It’s quite odd that I so enjoyed Benedict’s storyline. It does take up a good chunk of ‘Blood Challenge’ page-time. . . yet I whinged about the lack of Lily and Rule page-time in ‘Blood Magic’ and hate the Cynna/Cullen side-story. But there was just something about Benedict and Arjenie that was just too good to hate.
But like I said, ‘Blood Challenge’ is primarily about the mate bond. As much as it’s about how it impacts Benedict, there’s also direct and indirect reference to how it impacted (and is still impacting) Lily and Rule’s relationship. I will say that Eileen Wilks still doesn’t go into enough relationship detail with these two, but it is an improvement over ‘Blood Magic’. Lily, for instance, finally admits some regrets to herself that come with being Rule’s mate.
But even if I wished there was more Lily/Rule focus in this book. . . I think ‘Blood Challenge’ succeeded in clearing some things up for me about the trajectory of this series. I’m starting to understand that Wilks’s ‘World of the Lupi’ series is not really ‘The Lily and Rule’ series. Maybe it’s a little late in the game (seven books late!) to finally have an accepting grasp of the series’ overarching objective. . . but I feel like things have never been more clear, for Wilks and readers alike, than in ‘Blood Challenge’. The ‘World of the Lupi’ series is bigger than the sum of its parts – it’s easier to think of it as being about the members of clan home and the impact of celebrity on an entire species of supernatural beings. . . perhaps Lily and Rule are often a convenient vessel through which to experience the changing social norms that come with their human/Lupi union, but they are not always going to be the focus of this ‘World’. And that’s okay. When you have side stories as good as Benedict and Arjenie’s, you hardly even notice that Lily and Rule are often sidelined.

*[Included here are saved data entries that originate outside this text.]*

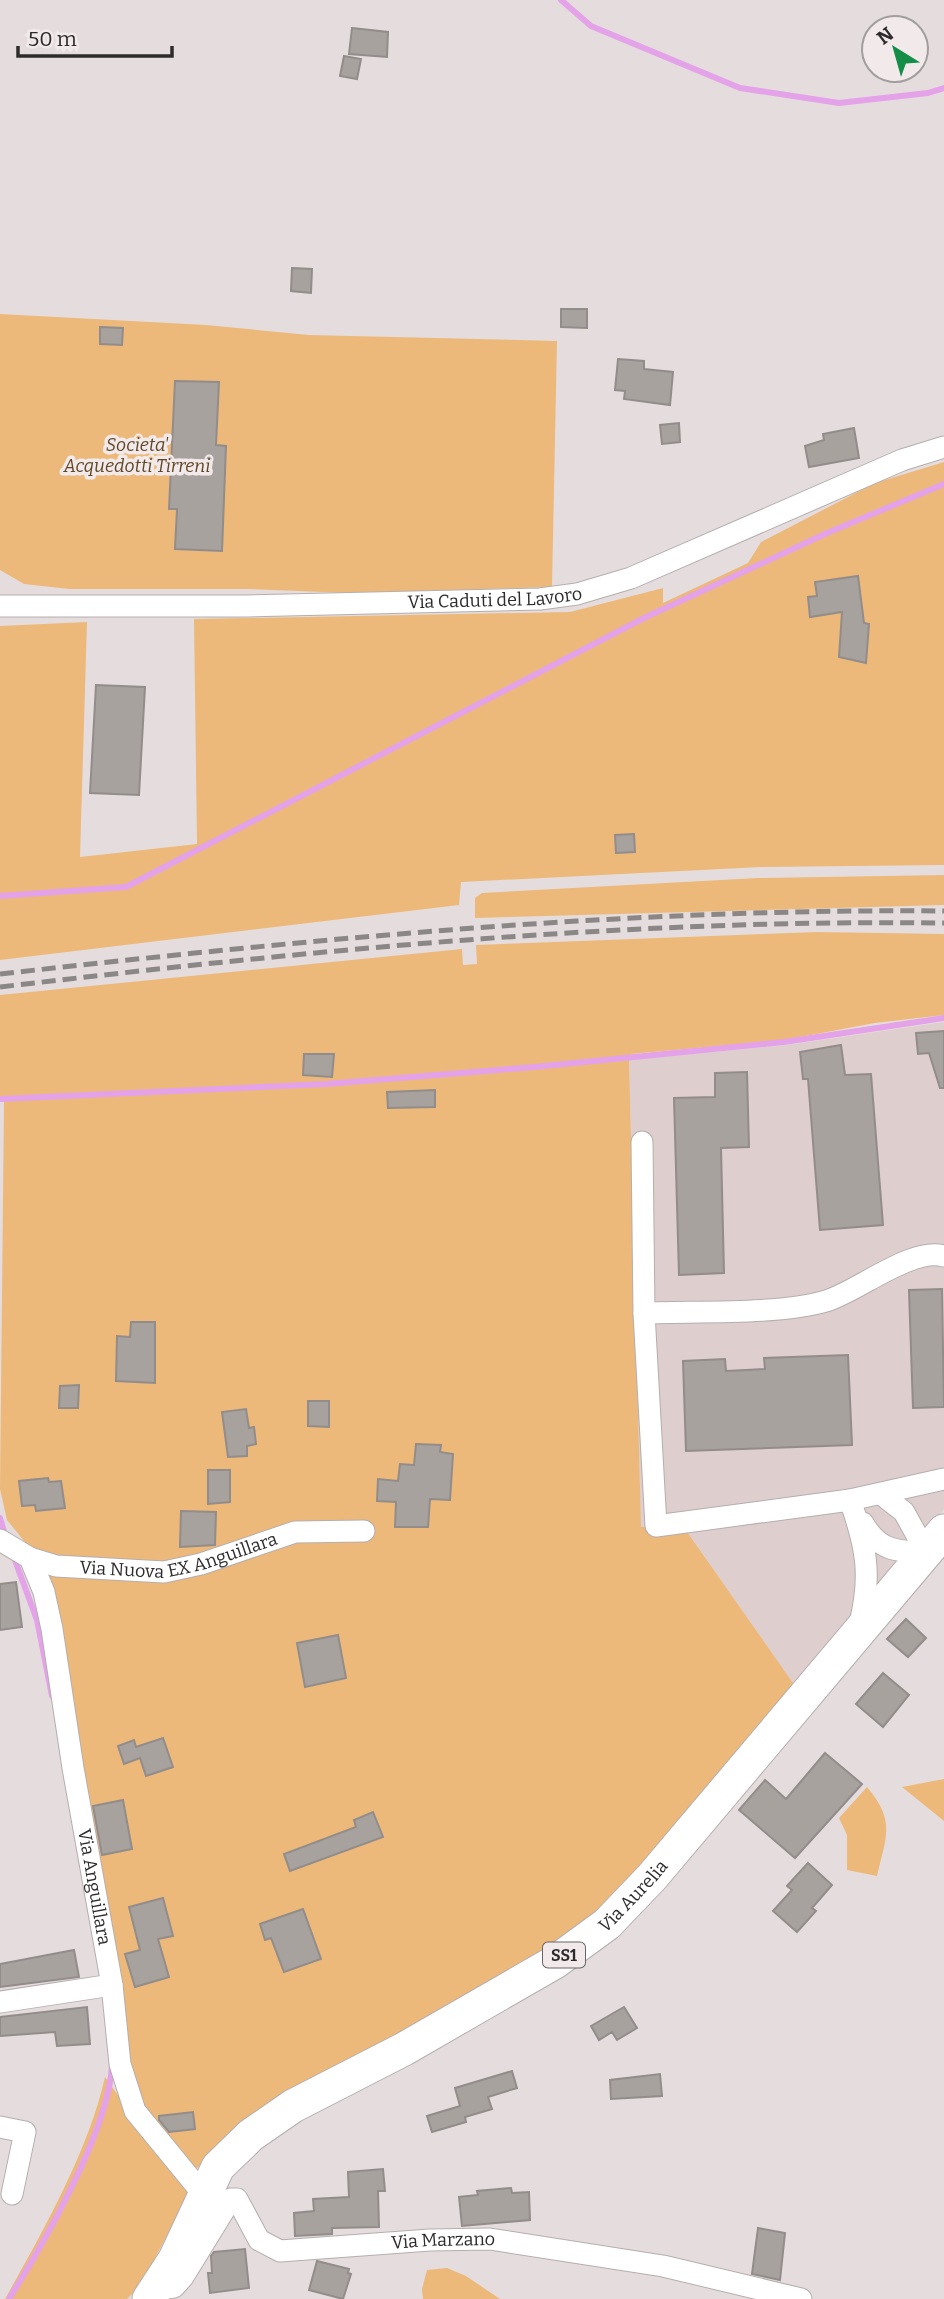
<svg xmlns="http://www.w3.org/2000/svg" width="944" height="2299" font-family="Bitter,serif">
  <rect width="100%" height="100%" fill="#e5dddd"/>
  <!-- built -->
  <polygon fill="#dfcece" points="944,1022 944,1509 793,1683 684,1527 641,1528 629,1060 787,1045"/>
  <!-- green -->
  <g fill="#ecb97a">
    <polygon points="0,314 206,325 309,335 557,341 552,587 349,593 248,589 69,589 24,584 0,570"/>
    <polygon points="944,462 944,865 761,867 461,882 459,905 0,960 0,626 87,622 80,857 197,844 194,619 570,612 663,588 663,603 748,563 761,542 875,483"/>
    <polygon points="944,875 944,905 475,918 475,898 482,893 758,878"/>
    <polygon points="817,932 944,934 944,1015 875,1023 784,1040 631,1054 629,1060 641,1527 683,1526 793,1683 665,1841 567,1941 228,2138 192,2173 143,2115 129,2081 29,1547 7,1520 0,1489 4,1102 0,1097 0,995 462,949 463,965 477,964 476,945"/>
    <polygon points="944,1779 944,1821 902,1787"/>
    <path d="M867,1787C896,1821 886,1837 877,1876L847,1870V1835L839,1818Z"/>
    <path d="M105,2077L138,2123L192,2187L141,2285L127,2299H5C42,2233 89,2150 105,2077Z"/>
    <polygon points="447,2268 466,2276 500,2299 423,2299 422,2289 427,2270"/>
  </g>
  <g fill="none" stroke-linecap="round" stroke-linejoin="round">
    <!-- stream -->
    <g stroke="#e4a2e9" stroke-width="6">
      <polyline points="561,0 591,26 740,88 839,103 928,93 944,88"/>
      <polyline points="0,896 126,887 644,618 827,533 944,484"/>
      <polyline points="0,1099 326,1084 534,1067 784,1042 944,1018"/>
      <polyline points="0,1518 6,1538"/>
      <polyline points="13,1555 37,1620 52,1696"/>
      <path d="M9,2299C44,2243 109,2130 112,2065"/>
    </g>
  </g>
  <!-- building -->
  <g fill="#a8a29f" stroke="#928c8a" stroke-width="2">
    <polygon points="352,28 388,32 387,57 349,54"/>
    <polygon points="344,56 361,59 357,79 340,76"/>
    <polygon points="292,268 312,269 311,293 291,291"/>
    <polygon points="561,309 587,309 587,328 561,327"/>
    <polygon points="100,327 123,328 122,345 100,344"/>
    <polygon points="618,359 644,361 644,369 673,372 670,405 624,399 625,391 615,390"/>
    <polygon points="175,381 219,382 216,445 226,446 222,551 175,549 177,509 169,509"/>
    <polygon points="679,423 680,442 662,444 660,425"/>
    <polygon points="854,428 859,458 809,467 805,446 824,440 823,434"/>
    <polygon points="858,576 864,623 869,624 866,663 839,657 842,612 810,617 808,597 817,596 815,582"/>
    <polygon points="96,685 145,687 139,795 90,793"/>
    <polygon points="634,834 635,852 616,853 615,835"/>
    <polygon points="944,1031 944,1088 940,1088 929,1053 918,1054 916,1033"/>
    <polygon points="841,1045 845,1075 871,1074 883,1225 820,1230 808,1079 803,1079 800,1052"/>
    <polygon points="304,1054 334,1054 332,1077 303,1075"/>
    <polygon points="747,1072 749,1147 721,1148 724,1273 679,1275 674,1098 715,1097 715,1073"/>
    <polygon points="435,1090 435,1107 388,1108 387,1092"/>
    <polygon points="942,1289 944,1407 913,1408 909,1290"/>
    <polygon points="131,1322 155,1322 155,1383 116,1381 117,1336 130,1337"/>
    <polygon points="848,1355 852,1445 686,1451 683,1361 725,1359 726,1371 746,1370 765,1369 764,1358"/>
    <polygon points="79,1385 78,1408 59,1408 60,1386"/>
    <polygon points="308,1401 329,1401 329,1427 308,1426"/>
    <polygon points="246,1409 249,1428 254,1427 256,1444 247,1446 247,1456 228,1457 222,1412"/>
    <polygon points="416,1444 441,1445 440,1452 453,1454 450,1500 430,1499 428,1527 395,1527 396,1502 377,1501 378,1479 398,1481 400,1464 414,1465"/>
    <polygon points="208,1470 230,1470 230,1502 208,1504"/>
    <polygon points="48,1478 49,1482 61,1481 65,1508 36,1511 35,1505 22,1506 19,1481"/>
    <polygon points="181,1511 216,1512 215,1545 180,1547"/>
    <polygon points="16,1582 22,1627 0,1630 0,1584"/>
    <polygon points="906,1619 926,1638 908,1657 887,1639"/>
    <polygon points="338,1635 346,1678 305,1687 297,1643"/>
    <polygon points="883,1673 909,1695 883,1727 856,1704"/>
    <polygon points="163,1738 173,1767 146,1776 140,1758 124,1764 118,1746 134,1740 136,1747"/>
    <polygon points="825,1753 862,1784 795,1858 739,1810 765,1780 786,1799"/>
    <polygon points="123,1800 132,1849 102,1855 93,1806"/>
    <polygon points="373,1812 383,1837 290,1871 284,1854 356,1827 354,1820"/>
    <polygon points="808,1863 832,1885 812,1908 816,1911 797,1932 773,1911 792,1890 787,1886"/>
    <polygon points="163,1898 173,1936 158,1939 169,1977 135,1987 125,1954 140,1950 129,1907"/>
    <polygon points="303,1909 321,1959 284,1972 271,1938 265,1940 260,1924"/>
    <polygon points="74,1950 79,1977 0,1987 0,1964"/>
    <polygon points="87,2007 90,2044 57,2046 55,2032 0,2036 0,2017"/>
    <polygon points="624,2007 637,2028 617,2040 612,2032 599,2040 591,2026"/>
    <polygon points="512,2071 517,2088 488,2097 492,2109 465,2117 466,2122 432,2132 427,2116 460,2106 455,2088"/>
    <polygon points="660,2074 662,2096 611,2099 610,2080"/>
    <polygon points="193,2112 195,2129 169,2132 159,2120 159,2116"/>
    <polygon points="383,2169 385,2191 378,2191 379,2227 332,2228 332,2234 295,2236 294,2213 314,2211 313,2199 349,2197 348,2172"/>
    <polygon points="511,2188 512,2193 529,2192 530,2220 462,2226 459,2197 478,2195 477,2191"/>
    <polygon points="758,2228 785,2233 780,2280 752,2274"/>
    <polygon points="245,2249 249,2288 210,2293 208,2273 212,2273 211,2256 214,2252"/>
    <polygon points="317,2261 349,2269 348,2273 351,2274 343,2299 309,2290"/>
  </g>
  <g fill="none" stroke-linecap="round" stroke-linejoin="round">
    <defs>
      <g id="street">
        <path id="s1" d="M0,606H248L540,599L577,594L631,578L902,460L944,447"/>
        <polyline points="642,1142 644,1313 656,1526 850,1500 944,1479"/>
        <path d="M644,1313C695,1311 779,1315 826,1301C857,1292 911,1247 944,1256"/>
        <polyline points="881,1494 904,1512 926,1552"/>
        <path d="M850,1500C866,1546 872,1575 860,1623"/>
        <path d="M863,1523C878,1550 896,1552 926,1552"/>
        <path id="s2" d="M0,1540L30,1558L56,1566L164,1572L201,1564L295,1532L364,1531"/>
        <path id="s3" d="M30,1558L44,1592L52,1629L73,1768L112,1985L120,2064L135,2111L203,2194"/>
        <polyline points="0,2002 112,1985"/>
        <polyline points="0,2127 25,2132 12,2194"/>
        <path id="s4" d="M159,2289L174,2287L183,2277L231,2199H237L259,2240L280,2251L430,2240L490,2239L663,2266L801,2299"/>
      </g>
      <g id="primary">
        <path id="s5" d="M149,2299L175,2259L218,2167L251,2135L293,2106L404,2049L555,1962L607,1924L652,1877L944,1531"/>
      </g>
    </defs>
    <!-- street casing -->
    <use href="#street" stroke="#b6aeae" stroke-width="23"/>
    <!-- primary casing -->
    <use href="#primary" stroke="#b6aeae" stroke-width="35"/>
    <!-- street -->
    <use href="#street" stroke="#fff" stroke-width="21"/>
    <!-- primary -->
    <use href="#primary" stroke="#fff" stroke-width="33"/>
    <!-- rail -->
    <g stroke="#8c8787" stroke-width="5" stroke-dasharray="14 7" stroke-linecap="butt">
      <path d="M0,974C314,939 628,908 944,911"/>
      <path d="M0,987C314,950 627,919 944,923"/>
    </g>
  </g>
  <g text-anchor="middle" stroke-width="7" stroke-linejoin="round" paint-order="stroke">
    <!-- shield labels -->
    <rect fill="#f2eaea" stroke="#686464" stroke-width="2" x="543" y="1942.5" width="42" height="25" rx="5"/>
    <g font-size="16" font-weight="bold" fill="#2d2b2b">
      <text x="564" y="1961">SS1</text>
    </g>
    <!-- park labels -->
    <g font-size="18" font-style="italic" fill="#604624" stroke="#f2eaea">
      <text x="137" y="451">Societa'<tspan x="137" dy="21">Acquedotti Tirreni</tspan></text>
    </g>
    <!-- street labels -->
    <g font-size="18" fill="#2d2b2b" stroke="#f2eaea">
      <text dy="6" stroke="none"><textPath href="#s1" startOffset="495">Via Caduti del Lavoro</textPath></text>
      <text dy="6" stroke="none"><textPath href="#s2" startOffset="187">Via Nuova EX Anguillara</textPath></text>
      <text dy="6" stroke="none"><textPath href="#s3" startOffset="336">Via Anguillara</textPath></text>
      <text dy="6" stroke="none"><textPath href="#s5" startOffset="648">Via Aurelia</textPath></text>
      <text dy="6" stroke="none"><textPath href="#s4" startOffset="360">Via Marzano</textPath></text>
    </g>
  </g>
  <!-- north arrow -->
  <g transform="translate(895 49) rotate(323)"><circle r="33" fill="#f2eaea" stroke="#a39e9e" stroke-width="2"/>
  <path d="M0-5L12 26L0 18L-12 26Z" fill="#138d48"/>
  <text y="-10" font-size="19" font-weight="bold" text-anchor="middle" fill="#2d2b2b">N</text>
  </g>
  <!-- scale -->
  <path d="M18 46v10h154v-10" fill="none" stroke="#2d2b2b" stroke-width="3.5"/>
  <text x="28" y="46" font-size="21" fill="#2d2b2b" stroke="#f2eaea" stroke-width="5" paint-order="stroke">50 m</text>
</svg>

I will also say that ‘Blood Challenge’ is some of Wilks’s finest writing. There are times throughout the book when her writing becomes a simmering blend of noir and urban fantasy. . . something dark and fantastical with a biting edge. Brilliant, and worthy of Raymond Chandler.
Fear comes in many flavours. Tonight’s dish was sour apples with a soupcon of bile. Arjenie swallowed and swallowed again.The moon was high and nearly full. A few tatters of high-flying cirrus clouds marred the sky’s dome like scuff marks left by skidding giants. Arjenie held herself still so as not to send any crackles or crunches out into the moon-flooded night.
I really, really loved this installment. I went in with trepidation, and came out with a new series favorite. . . I will warn that there is a BIG cliff-hanger at the end, but that just seemed to make the novel all the more robust and fulfilling. ‘Blood Challenge’ was overall an enlightening and wonderful installment in a beloved urban fantasy series. I am now on pins and needles for the eighth book, 'Death Magic'!